Georg Herold is one of the most important sculptors and installation artists to have emerged from Germany in the last thirty years. He occupies an idiosyncratic position within the German contemporary art world. Herold’s work continues to influence younger artists and is recognised the world over.
Herold studied art for four years at the University of Halle, which was then part of East Germany. In 1973, he tried to flee to West Germany, but was captured and imprisoned. He was only released nine months later thanks to mediation by the West German government. Herold settled in Munich, where he studied art for another two years. He then moved to Hamburg, where he enrolled at the Academy of Fine Arts. Sigmar Polke was a tutor and he became friends with other radical German artists and kindred spirits, such as Albert Oehlen, Werner Büttner and Martin Kippenberger. As a result, Herold quickly became associated with a new, younger generation of anti-establishment artists in Germany. From the early 1980s, he became known for his so-called ‘anti-art’, with which he rejected traditional artistic mediums and utilised atypical, mostly ‘poor’ and everyday materials, such as bricks, baking powder, wood, bottles, buttons, underwear and mattresses. As a result, Herold was often misinterpreted as a late adherent of the Italian Arte Povera movement of the late 1960s and early 1970s, when in fact his artistic mentality is more akin to that of Joseph Beuys.

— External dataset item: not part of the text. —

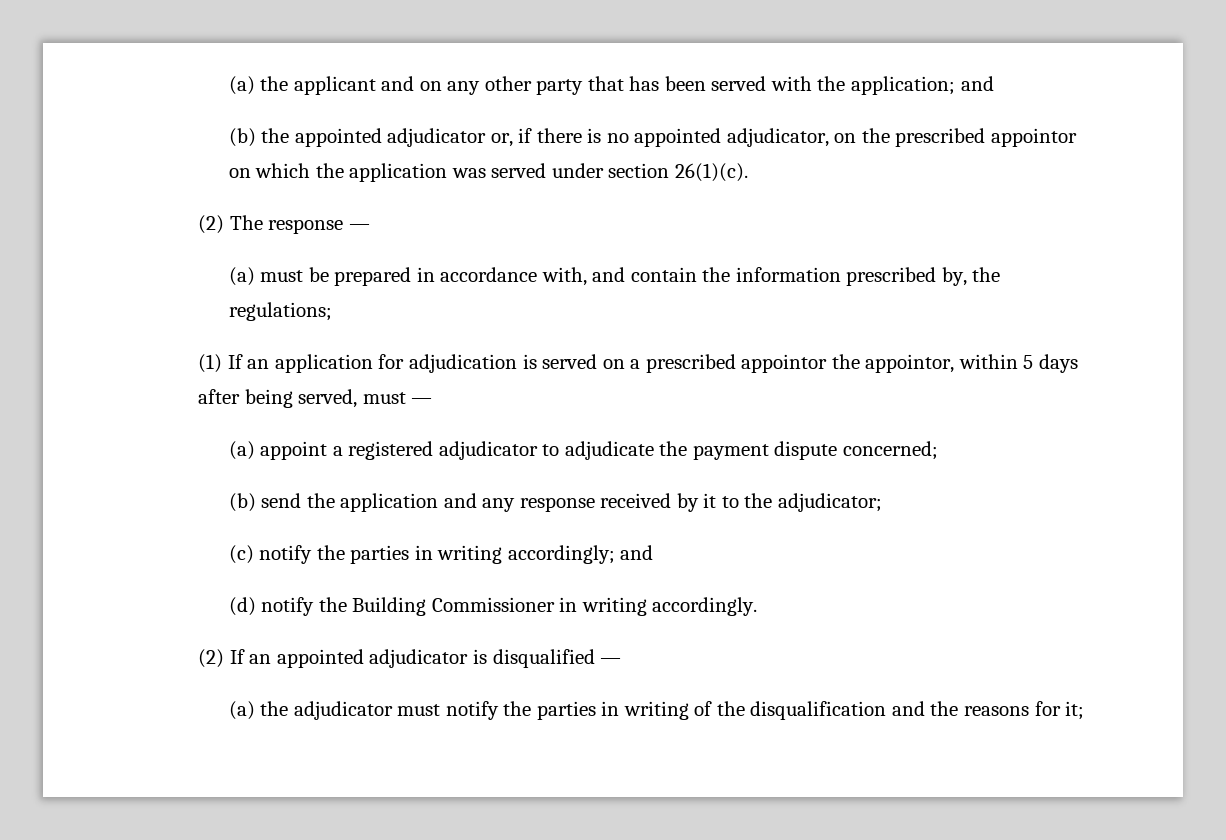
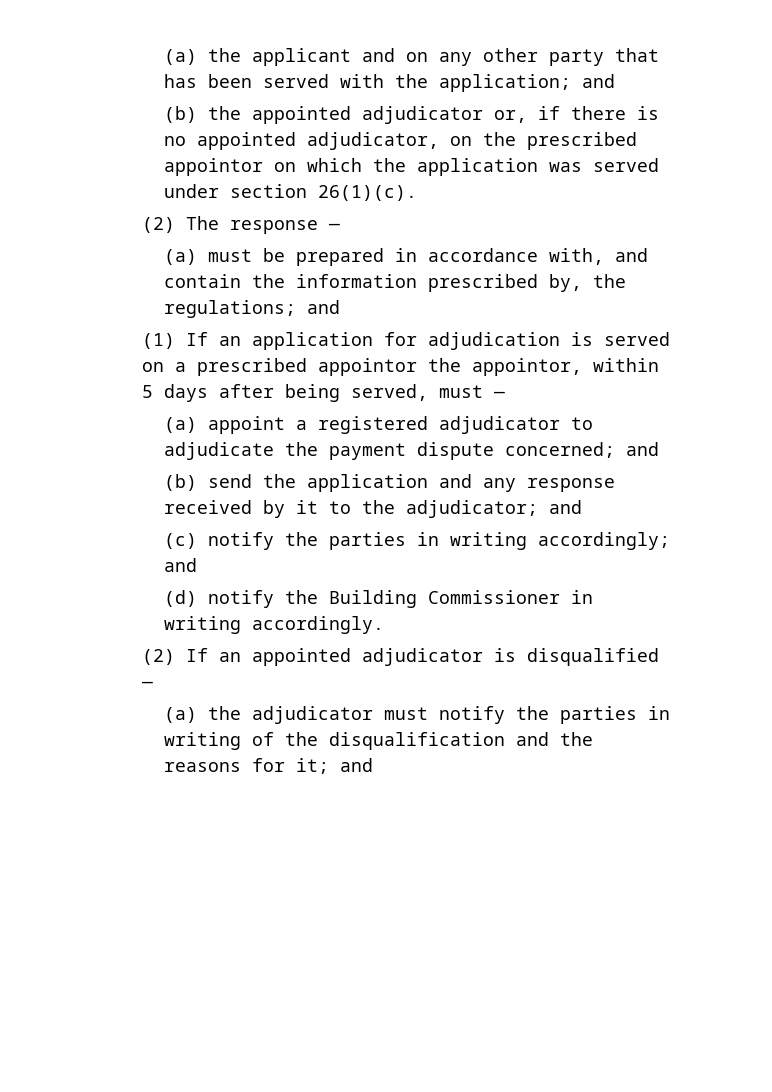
(332, 311) none -> [306,300,340,314] and
(938, 450) none -> [625,442,659,456] and
(882, 502) none -> [548,500,582,514] and
(1085, 710) none -> [339,758,373,772] and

Much of Herold’s work from that period deals with socio-cultural themes, peppered with commentaries on art history, the art world and technology. He said that he is looking for “a state that is ambiguous and allows all sorts of interpretations”. This radical openness combined with the absence of any unambiguous principle or interpretive framework is the hallmark of Herold’s oeuvre. Whether he attaches a simple wooden board to the wall or creates a monumental abstract portrait from thousands of caviar eggs, his ‘visual propositions’ are invariably mysterious, fusing both semi-readable and utterly alien semiotics. He will often use lucid, sardonic humour to make heavier political and (art) historical subjects more palatable. Although most of his creations are radically eclectic and rarely allow for a coherent reading, a core theme within his multifaceted oeuvre is the gulf between visual perception and text-based interpretation. The titles of his artworks are of critical importance, therefore, as well as the integration of texts into the actual works. Influenced by his imprisonment in East Germany, the wording often has strong political overtones.
Herold’s approach makes him one of the few German artists of the last three decades to explicitly challenge the boundaries of what art is or should be. His sculptural oeuvre constantly hovers on the threshold between non-form and meaninglessness and their inverse. In pursuit of this incredibly difficult balance, he occupies one of the most challenging positions in the world of contemporary sculpture and installation art.